'Robocop' To The Rescue

Who can forget the images of 1989, when country-bumpkin Chinese soldiers in rumpled uniforms gunned down students on Tiananmen Square? It won't happen that way again. On the anniversary of the June 4 crackdown, unrest is simmering across China, and Beijing has unveiled a modern new look and tacit new rules for what is now the capital's elite corps of antiriot police. Here's the strategy:

Buy peace if you can. When 2,000 metalworkers who had not been paid in up to two years blocked highways and clashed with police in the "Rust Belt" city of Liaoyang in May, authorities retreated. Quiet returned after the deputy mayor promised that wages and pensions would be paid soon.

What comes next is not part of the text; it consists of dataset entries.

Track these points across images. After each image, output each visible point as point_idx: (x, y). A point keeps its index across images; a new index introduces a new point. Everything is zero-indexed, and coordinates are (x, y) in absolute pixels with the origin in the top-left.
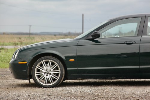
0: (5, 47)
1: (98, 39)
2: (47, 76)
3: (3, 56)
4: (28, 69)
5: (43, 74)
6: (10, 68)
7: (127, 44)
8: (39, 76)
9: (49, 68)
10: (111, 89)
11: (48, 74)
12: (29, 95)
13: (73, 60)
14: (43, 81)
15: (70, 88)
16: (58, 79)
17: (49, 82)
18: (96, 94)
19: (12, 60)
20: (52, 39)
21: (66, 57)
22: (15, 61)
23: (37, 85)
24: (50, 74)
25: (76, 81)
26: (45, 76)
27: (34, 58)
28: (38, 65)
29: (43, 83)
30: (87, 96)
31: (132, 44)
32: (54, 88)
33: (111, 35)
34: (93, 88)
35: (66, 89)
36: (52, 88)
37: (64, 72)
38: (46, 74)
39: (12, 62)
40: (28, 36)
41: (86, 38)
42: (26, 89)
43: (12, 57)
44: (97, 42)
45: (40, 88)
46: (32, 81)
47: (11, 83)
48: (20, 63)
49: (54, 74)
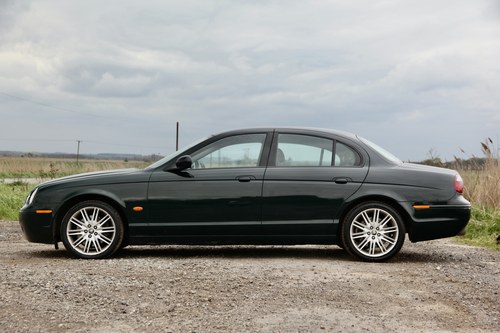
0: (24, 180)
1: (188, 171)
2: (90, 236)
3: (15, 198)
4: (54, 224)
5: (83, 233)
6: (20, 221)
7: (240, 181)
8: (74, 238)
9: (94, 223)
10: (209, 262)
11: (93, 235)
12: (52, 273)
13: (141, 208)
14: (81, 246)
15: (134, 260)
16: (110, 244)
17: (92, 249)
18: (179, 272)
19: (25, 206)
20: (117, 167)
21: (127, 203)
22: (30, 208)
23: (70, 254)
24: (96, 234)
25: (147, 247)
26: (86, 237)
27: (66, 203)
28: (72, 217)
29: (82, 249)
30: (162, 275)
32: (103, 261)
33: (230, 163)
34: (176, 261)
35: (125, 263)
36: (97, 261)
37: (122, 231)
38: (88, 233)
39: (24, 210)
40: (75, 160)
41: (166, 167)
42: (48, 261)
43: (26, 199)
44: (187, 175)
45: (76, 261)
46: (61, 245)
47: (23, 249)
48: (38, 212)
49: (103, 234)
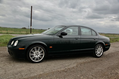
2: (38, 56)
5: (35, 56)
7: (76, 39)
11: (38, 55)
16: (44, 54)
24: (39, 54)
26: (37, 57)
31: (77, 39)
38: (37, 55)
41: (57, 35)
48: (20, 49)
49: (40, 53)
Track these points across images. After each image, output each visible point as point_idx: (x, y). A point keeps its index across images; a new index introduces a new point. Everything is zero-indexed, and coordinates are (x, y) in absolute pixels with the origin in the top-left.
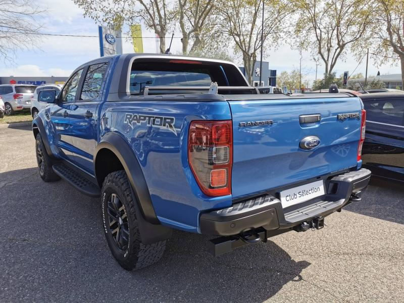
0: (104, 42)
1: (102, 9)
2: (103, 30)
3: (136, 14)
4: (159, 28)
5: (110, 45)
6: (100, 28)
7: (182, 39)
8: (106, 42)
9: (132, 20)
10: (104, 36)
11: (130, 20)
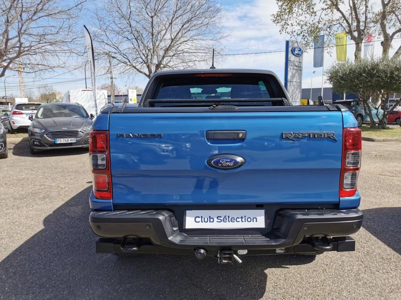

Let others do the dirty work. Since last summer, devotees of the banned Falun Gong sect have come from all over China to stage silent protests in Beijing. Now Beijing is asking provincial police to come to the capital and round up their own locals.

Smother student protests with kindness. Last month 2,000 students began protesting an alleged cover-up of the rape and murder of a female student at Beijing University. Authorities banned a memorial service, then reversed themselves and devoted a corner of the campus to commemorations.

If all else fails, scare 'em. Last week Beijing unveiled black high-tech armored uniforms, imported from France at up to $2,700 apiece. The futuristic "Robocop" riot gear provides "head-to-toe protection," according to the state-run Beijing Evening News. They resist water, flame, "even Molotov cocktails." But if it comes to that, the new strategy has fallen short.